# Water Monitor Enclosure Extension



## Snakeluvver2 (Jul 8, 2011)

Been meaning to make this for a long time, never got the time or the materials to do so untill just now.
Any way I start yesterday afternoon, after a big night out, hammering and screwing a frame together was the EXACT thing I needed for my mind splitting headache.

I just added the back tonight and gave it a paint job, waiting for it to dry and fill in any of the gaps with Silicon, add the mesh sides for ventilation.
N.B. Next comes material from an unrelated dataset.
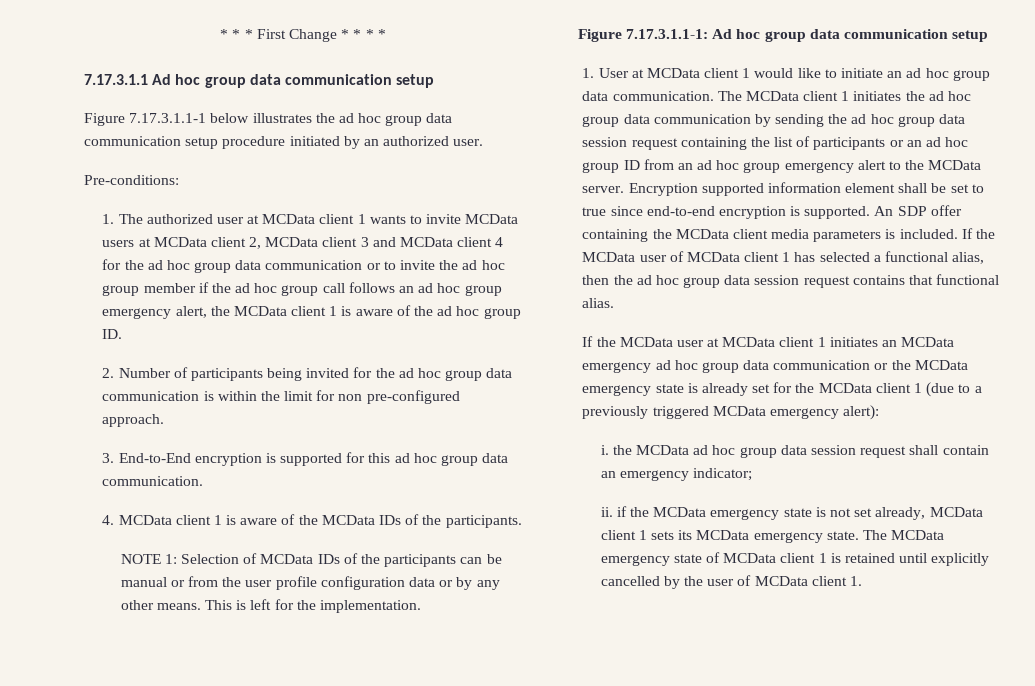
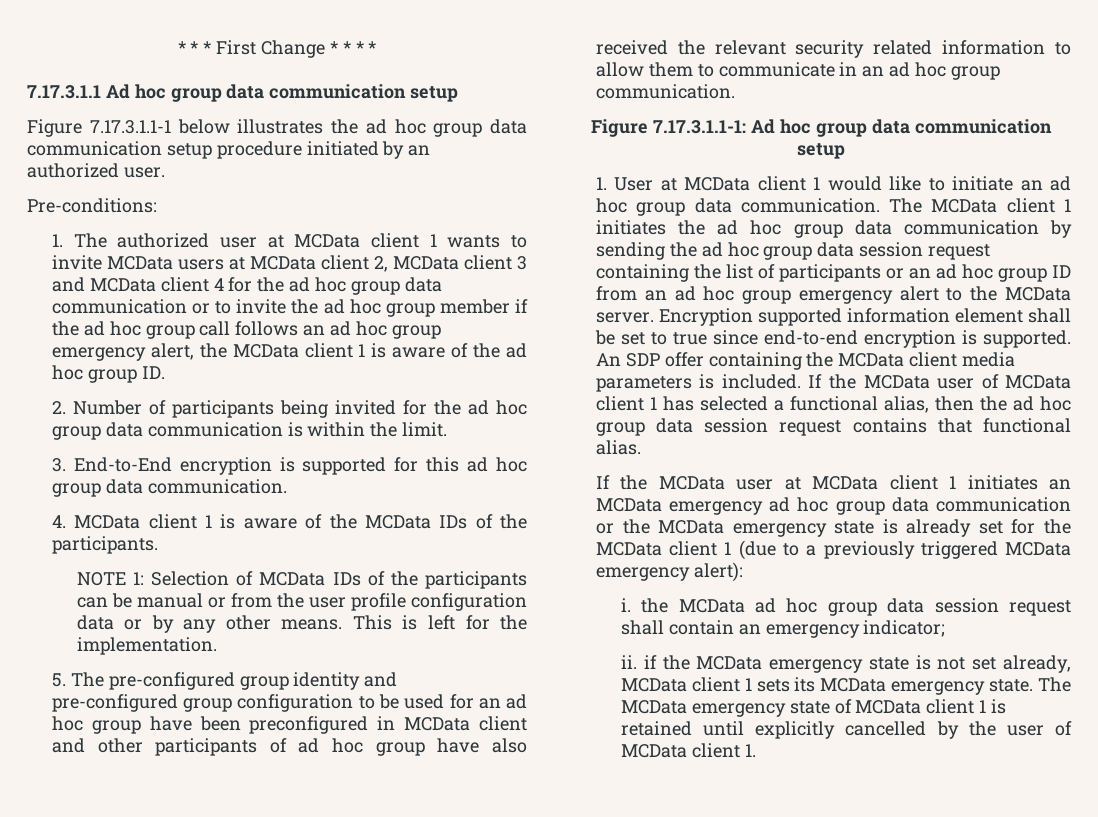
[284,390,460,404] [102,414,165,427] limit for non pre-configured approach. -> [402,422,448,437] limit.
(422, 606) none -> [51,672,398,690] [51,694,528,712] [51,716,527,734] [51,738,528,756] [595,40,1071,58] [595,62,1000,80] [595,84,735,99] // 5. The pre-configured group identity and pre-configured group configuration to be used for an ad hoc group have been preconfigured in MCData client and other participants of ad hoc group have also received the relevant security related information to allow them to communicate in an ad hoc group communication.

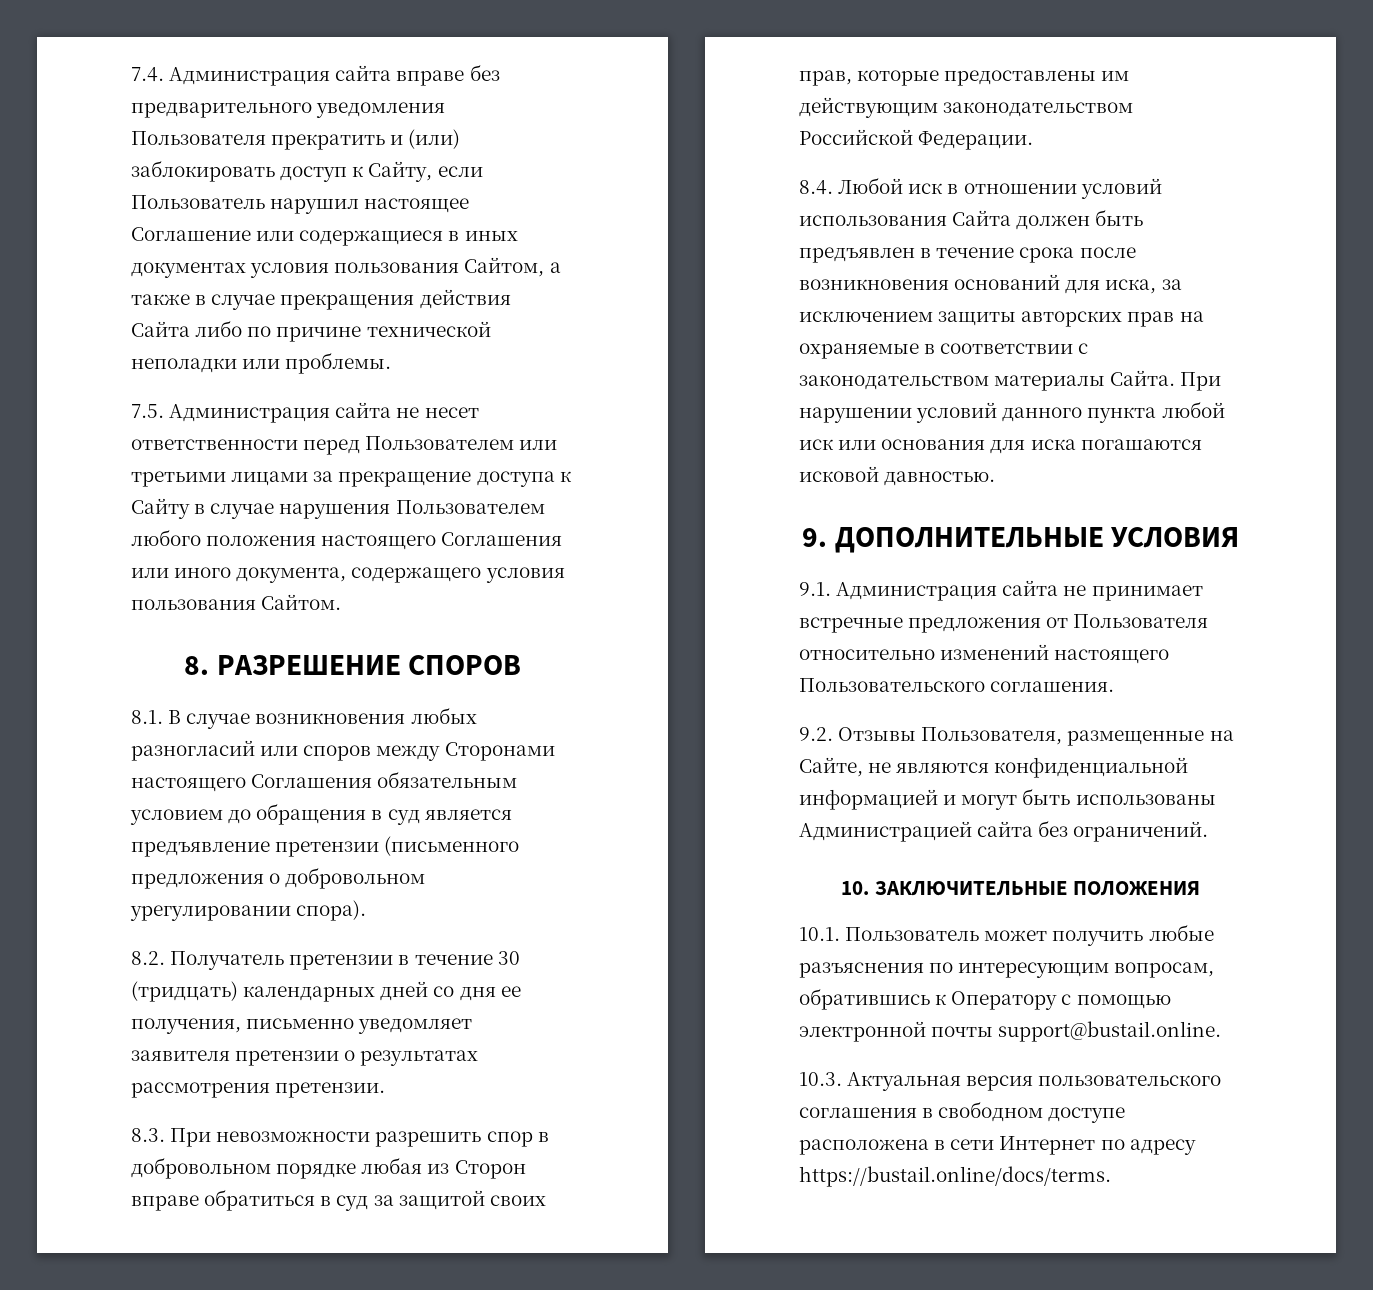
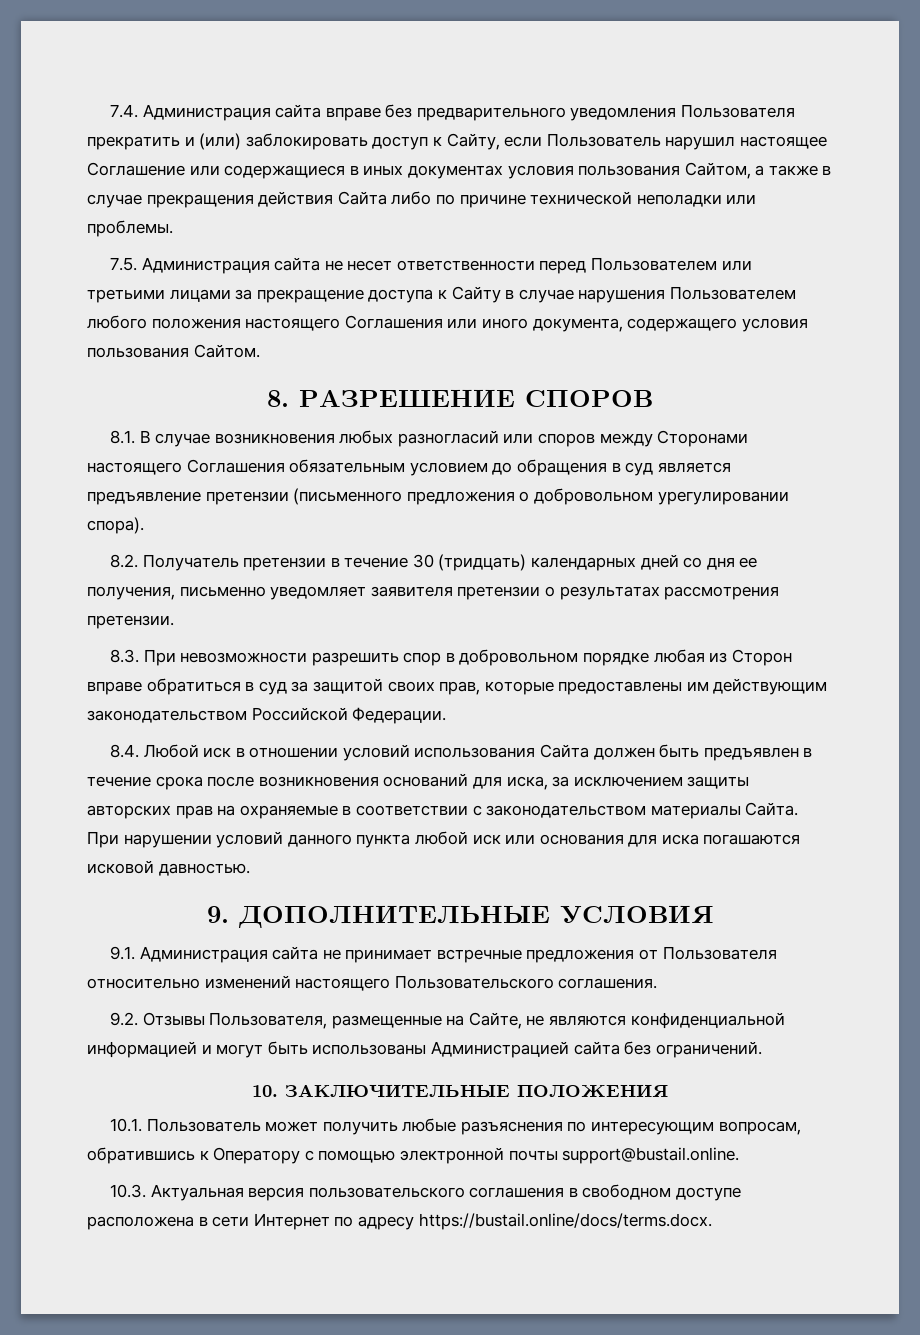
[799,1166,1111,1187] https://bustail.online/docs/terms. -> [418,1213,712,1230] https://bustail.online/docs/terms.docx.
Adding the flood lights will be the last thing I do plus a small UV light as well.

Will post pics tomorrow.


----------



## snakeluvver (Jul 8, 2011)

Stfu I was getting excited when you said you were posting a thread hahahah this was a letdown 

Nah jks looking good.


----------



## monitordude (Jul 9, 2011)

hahaha about time, looks ok...


----------



## NicG (Jul 9, 2011)

A couple of questions:
- Will you have front access or top access in the extension?
- Will the extension be a totally arboreal habitat or will it have a terrestrial section?
- Are you planning to increase the water depth once the extension is finished?
- What type of filter do you currently use?


----------



## Snakeluvver2 (Jul 9, 2011)

Hey Nic

It's just going to have front access, three sliding doors of 3-4mm glass (decrease the weight on the tank)
The right hand side is going to a small ledge maybe 150mm to put vertical and horizontal hides, the rest of the tank will be a myriad of vertical and horizontal orientated branches.

The water depth will increase but not by much, again I don't want too much stress on the tank.
Right now I'm using Fluval Cannister Filter which cycles the water 5-6 times every hour and keeps the water clean.


----------



## NicG (Jul 9, 2011)

Hey mate,

I'm guessing that the original tank is approx 6'x2'x2' and the extension is about the same. How big is the occupant now?

Will you just be moving the existing heating & lighting upwards, or will you be providing anything additional? Will the roof be mesh as well?


----------



## Snakeluvver2 (Jul 9, 2011)

Hey, 
Yep it's basically a 6ft tank on top of another. 
My guy is adult size now and has the appetite to prove it 

All the lighting will just moved upwards about two foot. This will decrease all that un-needed humidity that's been fogging up the glass at night when the air circulation slows down. 

I'm thinking of adding another light just so he can have options, but I'll wait till I get some new power points in the herp room. 

The roofing is a mixture of wood and mesh. The extra wood just gives it that stability and makes sure that lights have something hard to screw onto. 

The sides will be totally mesh so he can have a climb as well.

The only other thing I havnet mentioned is adding foam on the edges to spread the stess along the glass evenly.


----------



## cadwallader (Jul 9, 2011)

looks great, love the idea


----------



## Snakeluvver2 (Jul 9, 2011)

Thanks dude! I would add a background like all of yours but I am worried about the weight on the tank haha.


----------



## cadwallader (Jul 14, 2011)

Might be able to do a foam background and then paint & seal it with out the concrete and wont be too heavy? or even have an area with those cheap one from the pet shop.


----------